POSTED: 01:30 a.m. HST, Apr 28, 2011
If his time at the University of Hawaii has prepared receiver Greg Salas for anything, it is the wait for an NFL team to call his name these next few expectation-filled days.
For all he learned about catching passes and running routes in Manoa, what Salas' five-year stay with the Warriors really honed was his patience.
Salas, befitting someone who holds the school record for receiving yards, knows how to go up and get a ball amid the sandwich of double coverage and he can lay down a pretty good downfield block. A lesson learned along the way was how to wait.
It is a good virtue to possess and one that figures to come in handy as the annual NFL Draft runs through its first round today and the drama and hopes build for subsequent rounds tomorrow and Saturday.
The expectation is that Salas will be taken somewhere between the late third round and mid-fifth round, which means a call tomorrow or Saturday. That would make him the highest-taken UH receiver since Ashley Lelie, a first-round selection in 2002.
But for Salas the road to a celebrity at UH was a while in coming. Certainly longer than it would have been at many other schools. At times it must have seemed like a lumbering dream that would never get there.
He can tell you, for instance, how he redshirted his first year and mostly watched for another. He can recall with a smile now how his first couple of years on campus when someone would hear that he might be a football player they would inevitably ask, “Do you ever play?”
And he’d bite back the temptation to tell them confidently, “Just wait, you'll see” in favor of explaining he was stuck behind Davone Bess, Ryan Grice-Mullen, Jason Rivers and C.J. Hawthorne, a bunch of receivers people had heard of.
It was known as paying his dues and waiting his turn and Salas did plenty of both. All the while, regular visitors to the Warriors’ practices would marvel at his one-handed snares and spread the word about his acrobatic catches to the point that he gained a cult following.

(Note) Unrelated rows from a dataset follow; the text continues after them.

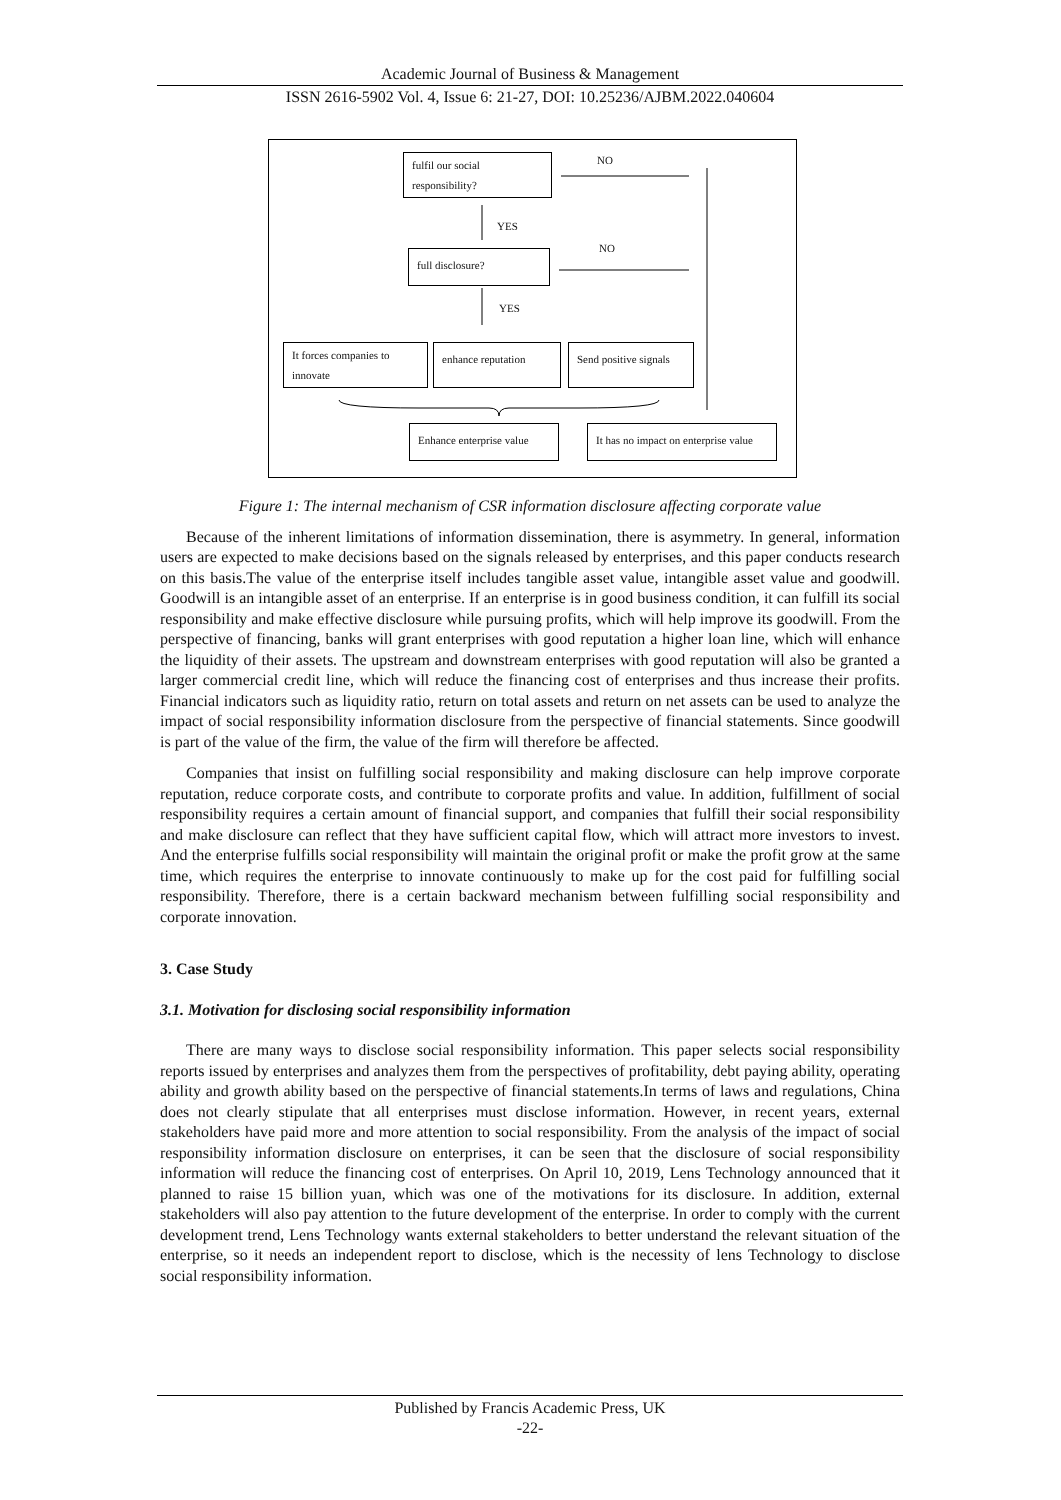Academic Journal of Business & Management
ISSN 2616-5902 Vol. 4, Issue 6: 21-27, DOI: 10.25236/AJBM.2022.040604
fulfil our social responsibility?
NO
YES
full disclosure? NO
YES
It forces companies to innovate
enhance reputation
Send positive signals
Enhance enterprise value
It has no impact on enterprise value
Figure 1: The internal mechanism of CSR information disclosure affecting corporate value
Because of the inherent limitations of information dissemination, there is asymmetry. In general, information users are expected to make decisions based on the signals released by enterprises, and this paper conducts research on this basis.The value of the enterprise itself includes tangible asset value, intangible asset value and goodwill. Goodwill is an intangible asset of an enterprise. If an enterprise is in good business condition, it can fulfill its social responsibility and make effective disclosure while pursuing profits, which will help improve its goodwill. From the perspective of financing, banks will grant enterprises with good reputation a higher loan line, which will enhance the liquidity of their assets. The upstream and downstream enterprises with good reputation will also be granted a larger commercial credit line, which will reduce the financing cost of enterprises and thus increase their profits. Financial indicators such as liquidity ratio, return on total assets and return on net assets can be used to analyze the impact of social responsibility information disclosure from the perspective of financial statements. Since goodwill is part of the value of the firm, the value of the firm will therefore be affected.
Companies that insist on fulfilling social responsibility and making disclosure can help improve corporate reputation, reduce corporate costs, and contribute to corporate profits and value. In addition, fulfillment of social responsibility requires a certain amount of financial support, and companies that fulfill their social responsibility and make disclosure can reflect that they have sufficient capital flow, which will attract more investors to invest. And the enterprise fulfills social responsibility will maintain the original profit or make the profit grow at the same time, which requires the enterprise to innovate continuously to make up for the cost paid for fulfilling social responsibility. Therefore, there is a certain backward mechanism between fulfilling social responsibility and corporate innovation.
3. Case Study
3.1. Motivation for disclosing social responsibility information
There are many ways to disclose social responsibility information. This paper selects social responsibility reports issued by enterprises and analyzes them from the perspectives of profitability, debt paying ability, operating ability and growth ability based on the perspective of financial statements.In terms of laws and regulations, China does not clearly stipulate that all enterprises must disclose information. However, in recent years, external stakeholders have paid more and more attention to social responsibility. From the analysis of the impact of social responsibility information disclosure on enterprises, it can be seen that the disclosure of social responsibility information will reduce the financing cost of enterprises. On April 10, 2019, Lens Technology announced that it planned to raise 15 billion yuan, which was one of the motivations for its disclosure. In addition, external stakeholders will also pay attention to the future development of the enterprise. In order to comply with the current development trend, Lens Technology wants external stakeholders to better understand the relevant situation of the enterprise, so it needs an independent report to disclose, which is the necessity of lens Technology to disclose social responsibility information.
Published by Francis Academic Press, UK
-22-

Unfortunately, the one thing he couldn’t grab amid the logjam ahead of him was immediate playing time. And that couldn’t have always been easy for someone who showed in practice that he could be something special.
For the longest time Salas was a practice field All-American waiting for time to prove he could play on a real one under the bright lights.
If he chafed at the hand dealt him, for the most part Salas masked it well. If he considered transferring somewhere else, he was mature enough to think things through.
Just as important, Salas focused on improving his craft and building himself up to look like the on-the-field third-team Associated Press All-American he would become.
Maybe that’s why, when he did get on the field, he played like he belonged there. Beginning with a touchdown in his first game and an eye-opening breakout game as a sophomore at Florida, Salas displayed an unmistakable it-is-my-time resolve.
For Salas, the wait this week to see his name crawl across the TV screen comes with the realization that it is payoff time on all that hard-learned patience.